Torun, en Pologne, nous a accueillis pour cette nouvelle édition de Camerimage du 9 au 16 Novembre.

Un retour aux sources puisque c’est dans la ville natale de Copernic, qu’est né le Festival International de l’image en 1992. Festival dont les trophées ultimes sont des grenouilles, en référence à une fable locale qui n’est pas sans rappeler celle du joueur de flûte et des rats. La ville est donc parsemée de sculptures de grenouilles en pierre, en bronze et autres matériaux.

Pourtant, celle qui me fait davantage penser à notre industrie, c’est celle que l’on place dans un récipient d’eau froide chauffée lentement jusqu’à ce que le batracien succombe dans une béatitude résignée. Cette même grenouille qui s’était enfuie auparavant lorsqu’on l’avait plongée dans une eau tiède. Cette parabole bien connue met en lumière le fait que l’on accepte beaucoup de choses lorsqu’elles arrivent progressivement.

On peut en déduire que c’est la routine qui induit cette (non) réaction mais le feu ne s’allume pas tout seul sous le récipient. Dans notre cas, ce sont les productions qui font monter la température. Ils sont aussi les grenouilles des organismes qui en font autant avec eux (les chaînes, les plateformes de streaming, les clients dans la pub…).

C’est la vie, peut-on en conclure avec fatalité… Et puis, cela ne va pas si mal que cela quand on pense aux fastes des Festivals et les expositions professionnelles nombreuses. Mais en fait, nous vivons dans le confort de l’illusoire que nous procure la chance de travailler… mais dans quelles conditions.
Même « l’industrie » du rêve doit  pouvoir regarder la vérité en face : nous sommes au bord du gouffre.  Que ce soient les techniciens (qui se plaignent du manque de travail et des faibles rémunérations), les loueurs qui, à force de brader leurs prestations, n’ont plus les moyens d’investir avec une vraie vision et les fabricants qui pour la plupart tentent de survivre dans un monde où il ne reste que peu de place après le passage des machines de guerre  multinationales, qui frappent à coup de marketing à outrance.

Est-ce normal qu’une production impose à son chef opérateur la caméra, les optiques ? Est-ce normal que le CNC donne des aides à des projets dont les budgets sont manifestement en dessous du seuil de pauvreté ? Est-ce normal que l’on trouve des appareils en location qui ont plus de 20 ans ?
Nous sommes à quelques degrés de la destruction, ayant déjà dépassé le raisonnable et l’inacceptable depuis bien longtemps.

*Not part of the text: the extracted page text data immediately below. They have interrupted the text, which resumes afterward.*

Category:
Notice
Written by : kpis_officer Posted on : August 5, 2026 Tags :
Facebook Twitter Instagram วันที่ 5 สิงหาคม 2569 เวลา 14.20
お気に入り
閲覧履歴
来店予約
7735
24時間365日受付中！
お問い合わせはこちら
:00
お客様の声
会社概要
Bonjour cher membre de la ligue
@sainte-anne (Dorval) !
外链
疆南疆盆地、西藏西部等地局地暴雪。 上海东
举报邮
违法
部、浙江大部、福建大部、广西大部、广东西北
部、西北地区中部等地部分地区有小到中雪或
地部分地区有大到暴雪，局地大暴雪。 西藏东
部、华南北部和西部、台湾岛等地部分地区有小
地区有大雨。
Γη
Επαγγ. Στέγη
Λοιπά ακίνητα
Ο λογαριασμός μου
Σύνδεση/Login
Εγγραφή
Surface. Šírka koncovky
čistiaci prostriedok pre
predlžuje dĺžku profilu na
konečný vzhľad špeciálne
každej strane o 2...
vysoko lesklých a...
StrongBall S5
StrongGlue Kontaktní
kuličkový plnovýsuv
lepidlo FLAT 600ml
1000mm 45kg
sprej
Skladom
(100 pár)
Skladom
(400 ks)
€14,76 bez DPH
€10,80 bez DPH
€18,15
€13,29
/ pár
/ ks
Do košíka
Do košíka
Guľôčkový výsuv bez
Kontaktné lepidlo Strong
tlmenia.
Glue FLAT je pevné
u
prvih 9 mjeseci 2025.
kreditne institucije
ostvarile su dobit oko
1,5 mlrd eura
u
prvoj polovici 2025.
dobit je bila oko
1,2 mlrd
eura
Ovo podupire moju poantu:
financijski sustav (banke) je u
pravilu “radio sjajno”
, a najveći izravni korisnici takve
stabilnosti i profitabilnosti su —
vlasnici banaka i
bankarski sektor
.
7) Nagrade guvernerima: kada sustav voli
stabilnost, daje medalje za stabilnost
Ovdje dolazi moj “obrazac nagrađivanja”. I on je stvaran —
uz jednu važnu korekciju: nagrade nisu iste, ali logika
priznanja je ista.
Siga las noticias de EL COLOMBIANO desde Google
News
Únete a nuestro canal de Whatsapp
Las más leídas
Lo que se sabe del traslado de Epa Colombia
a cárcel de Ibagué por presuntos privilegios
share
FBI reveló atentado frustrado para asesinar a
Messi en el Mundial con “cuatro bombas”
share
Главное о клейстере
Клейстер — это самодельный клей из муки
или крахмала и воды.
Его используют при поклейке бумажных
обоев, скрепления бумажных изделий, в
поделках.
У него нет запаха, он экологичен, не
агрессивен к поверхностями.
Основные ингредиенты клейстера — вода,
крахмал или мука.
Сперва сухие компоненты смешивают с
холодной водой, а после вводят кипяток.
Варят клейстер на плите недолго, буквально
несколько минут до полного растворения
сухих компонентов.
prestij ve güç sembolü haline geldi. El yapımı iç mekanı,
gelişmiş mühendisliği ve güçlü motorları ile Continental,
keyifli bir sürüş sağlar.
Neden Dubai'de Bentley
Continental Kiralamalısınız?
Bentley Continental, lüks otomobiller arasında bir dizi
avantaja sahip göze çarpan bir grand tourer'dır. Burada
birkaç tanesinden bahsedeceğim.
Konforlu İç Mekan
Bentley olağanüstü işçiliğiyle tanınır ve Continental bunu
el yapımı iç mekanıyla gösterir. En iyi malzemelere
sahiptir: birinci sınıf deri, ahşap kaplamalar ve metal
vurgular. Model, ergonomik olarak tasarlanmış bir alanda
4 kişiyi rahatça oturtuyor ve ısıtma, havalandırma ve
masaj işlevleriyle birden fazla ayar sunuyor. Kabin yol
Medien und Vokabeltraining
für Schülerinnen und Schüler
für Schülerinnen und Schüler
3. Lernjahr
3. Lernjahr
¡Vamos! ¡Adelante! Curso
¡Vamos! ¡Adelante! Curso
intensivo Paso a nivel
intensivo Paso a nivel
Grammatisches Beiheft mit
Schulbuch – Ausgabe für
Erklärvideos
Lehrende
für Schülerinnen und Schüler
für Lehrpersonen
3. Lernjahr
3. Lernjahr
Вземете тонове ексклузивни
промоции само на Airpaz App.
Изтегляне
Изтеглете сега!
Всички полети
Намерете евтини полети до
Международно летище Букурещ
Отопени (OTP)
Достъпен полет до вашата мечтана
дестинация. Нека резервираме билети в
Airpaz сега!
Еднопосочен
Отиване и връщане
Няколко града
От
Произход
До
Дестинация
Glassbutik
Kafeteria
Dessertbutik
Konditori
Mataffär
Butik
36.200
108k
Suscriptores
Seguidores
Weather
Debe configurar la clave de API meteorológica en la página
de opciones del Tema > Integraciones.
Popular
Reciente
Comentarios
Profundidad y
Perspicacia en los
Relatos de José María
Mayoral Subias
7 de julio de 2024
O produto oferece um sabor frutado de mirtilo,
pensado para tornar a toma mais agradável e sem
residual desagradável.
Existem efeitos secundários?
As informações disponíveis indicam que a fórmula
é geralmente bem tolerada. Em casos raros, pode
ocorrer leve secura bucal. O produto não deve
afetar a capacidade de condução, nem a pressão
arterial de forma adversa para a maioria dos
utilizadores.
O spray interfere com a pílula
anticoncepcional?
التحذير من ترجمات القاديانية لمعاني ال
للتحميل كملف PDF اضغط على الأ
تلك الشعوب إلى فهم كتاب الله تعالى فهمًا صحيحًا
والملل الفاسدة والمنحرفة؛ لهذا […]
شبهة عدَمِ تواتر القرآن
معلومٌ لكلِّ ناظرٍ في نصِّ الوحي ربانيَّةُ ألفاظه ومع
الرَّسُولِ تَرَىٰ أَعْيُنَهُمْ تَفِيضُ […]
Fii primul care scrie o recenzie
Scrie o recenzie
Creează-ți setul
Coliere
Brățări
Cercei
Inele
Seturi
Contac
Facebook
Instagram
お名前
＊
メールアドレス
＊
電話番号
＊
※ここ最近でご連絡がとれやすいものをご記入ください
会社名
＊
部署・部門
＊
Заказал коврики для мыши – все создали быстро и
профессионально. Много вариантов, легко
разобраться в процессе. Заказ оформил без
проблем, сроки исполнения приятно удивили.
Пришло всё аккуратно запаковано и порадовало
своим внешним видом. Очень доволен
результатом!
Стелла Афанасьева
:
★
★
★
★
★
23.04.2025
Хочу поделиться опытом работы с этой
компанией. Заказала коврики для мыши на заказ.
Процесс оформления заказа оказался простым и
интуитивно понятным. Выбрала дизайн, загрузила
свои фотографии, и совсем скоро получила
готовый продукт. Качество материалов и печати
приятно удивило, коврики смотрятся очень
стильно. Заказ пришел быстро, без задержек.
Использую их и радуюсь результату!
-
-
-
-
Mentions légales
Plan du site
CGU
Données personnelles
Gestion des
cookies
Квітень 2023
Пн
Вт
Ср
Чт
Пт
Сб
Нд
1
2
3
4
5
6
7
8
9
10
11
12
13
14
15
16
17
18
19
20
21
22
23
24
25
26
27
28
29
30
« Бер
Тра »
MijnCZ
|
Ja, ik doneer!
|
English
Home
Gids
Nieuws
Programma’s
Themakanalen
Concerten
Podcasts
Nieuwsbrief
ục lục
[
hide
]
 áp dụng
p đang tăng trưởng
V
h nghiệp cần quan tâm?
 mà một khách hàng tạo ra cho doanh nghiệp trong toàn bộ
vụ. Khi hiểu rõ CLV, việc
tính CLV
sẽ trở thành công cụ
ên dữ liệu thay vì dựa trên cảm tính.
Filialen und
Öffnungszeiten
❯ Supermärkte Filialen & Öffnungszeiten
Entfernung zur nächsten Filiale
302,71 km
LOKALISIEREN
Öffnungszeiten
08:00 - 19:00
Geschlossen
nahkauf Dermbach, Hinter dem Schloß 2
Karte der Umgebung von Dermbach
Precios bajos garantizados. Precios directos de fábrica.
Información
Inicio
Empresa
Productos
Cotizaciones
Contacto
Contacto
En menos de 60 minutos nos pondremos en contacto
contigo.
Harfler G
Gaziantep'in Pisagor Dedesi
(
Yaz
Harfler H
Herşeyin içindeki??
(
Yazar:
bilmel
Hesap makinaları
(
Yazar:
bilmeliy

Alors quand allons-nous nous réveiller ? Quand allons-nous sauter hors de la casserole ?

Nous sommes censés le faire car, à la base, c’est une expérience. En effet le but de celui qui fait chauffer l’eau n’est pas de tuer la Grenouille mais de voir à quelle température (quel montant) elle va se propulser hors de la zone de danger (arrêter la négociation). Comme cette dernière meurt avant la fin de l’expérience, il faut que le laborantin prenne conscience qu’il y a des minimums à respecter. Il en est de même pour les productions :  Les postes techniques des budgets ont perdu depuis longtemps déjà des montants réalistes. Il n’est en aucun cas question de diaboliser les producteurs et directeurs de production :  leur travail est d’obtenir le maximum en dépensant le minimum et force est de constater que malgré la diminution des coûts de prestation, on fait toujours des films, et de plus en plus d’ailleurs.
Par contre, il est du devoir des prestataires et quiconque respecte le métier de dialoguer, d’argumenter et d’échanger. Un jour plus ou moins proche, les fabricants petits et moyens disparaîtront et avec eux la possibilité de choisir plusieurs types d’appareils innovants et originaux. On rentrera dans un formatage à la Apple (c’est déjà le cas) où ce seront les outils qui dicteront l’esthétique d’une image soft et ultra colorée (c’est déjà le cas aussi).
Les guerres des prix affaiblissent les entreprises qui ont du mal à offrir des services de qualité et les baisses de rémunération provoquent une désertion de la main d’œuvre qualifiée qui change de secteur professionnel et nous prive de leur expérience.

Alors, on saute de la casserole pour dialoguer avec les productions, les loueurs, les techniciens et les fabricants ? Le CNC, l’ARP, l’ADP, l’AFC, la FICAM tentent de se retrouver autour d’une table pour évoquer ce qu’est la normalité ?
N’hésitez pas à me contacter si vous avez des idées, des propositions, envies de se rencontrer.

Un peu de réflexion en fin d’année, que je vous souhaite bonne et fructueuse (et ce n’est pas de l’ironie).